Give back every entry exactly; drop the pictures.
________
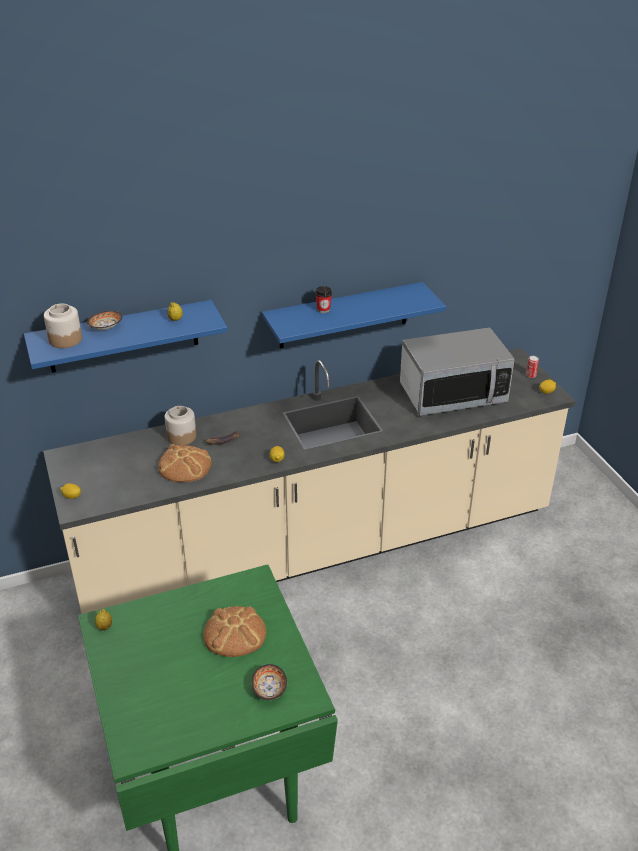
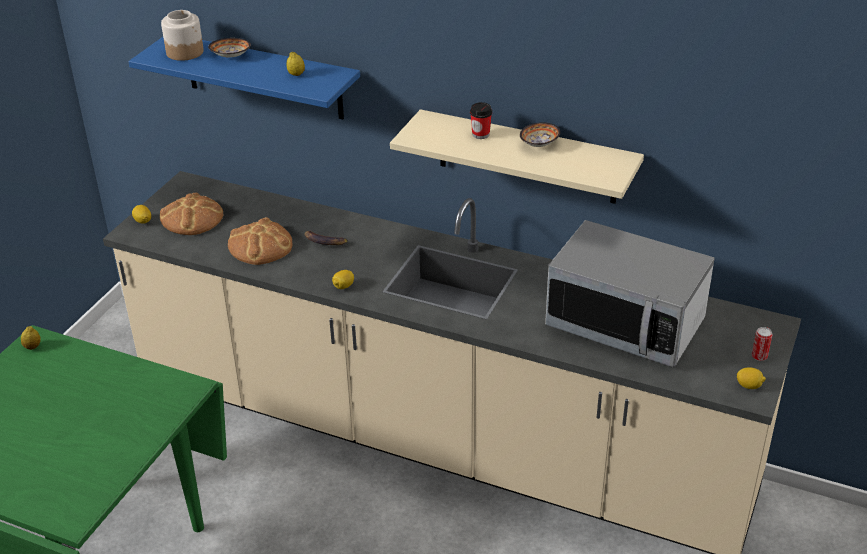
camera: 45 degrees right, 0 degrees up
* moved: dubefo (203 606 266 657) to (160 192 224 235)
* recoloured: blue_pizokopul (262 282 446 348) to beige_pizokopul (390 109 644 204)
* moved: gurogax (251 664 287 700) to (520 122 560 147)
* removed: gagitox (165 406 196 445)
________
_RESULT BELOW_.
camera: 45 degrees right, 0 degrees up
* moved: dubefo (203 606 266 657) to (160 192 224 235)
* recoloured: blue_pizokopul (262 282 446 348) to beige_pizokopul (390 109 644 204)
* moved: gurogax (251 664 287 700) to (520 122 560 147)
* removed: gagitox (165 406 196 445)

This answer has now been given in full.